Je suis également heureux de constater qu'une soirée organisée par une marque ne rime pas nécessairement avec un line-up composé de routiers habituels de la techno dans une salle de deux mille places bardée de stickers. Une soirée détente, de l'enthousiasme, des musiciens prometteurs qui développent des projets ambitieux, des représentants d'une scène musicale en pleine effervescence, un cadre parfaitement adapté à ce type d'évenement, des spectateurs qui ne jouent pas les blasés : c'est plus que ce que je pourrais dire d'un grand nombre de concerts que j'ai vu cette année.
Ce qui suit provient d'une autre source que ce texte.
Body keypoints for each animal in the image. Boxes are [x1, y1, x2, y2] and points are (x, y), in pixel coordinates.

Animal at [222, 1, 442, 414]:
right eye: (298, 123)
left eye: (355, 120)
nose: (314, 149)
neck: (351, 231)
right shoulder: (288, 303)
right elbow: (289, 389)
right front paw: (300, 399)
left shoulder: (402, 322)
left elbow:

Cette soirée ne me fera pas arrêter de chanter des morceaux de R. Kelly quand je cuisine. Par contre, si besoin était, j'y ai acquis la certitude qu'on peut assister à des concerts de musique expérimentale sans rouler les yeux ni s'enfuir en écoutant les discussions du public : c'est un petit pas pour l'homme, mais un grand pas pour élargir ses options du week-end.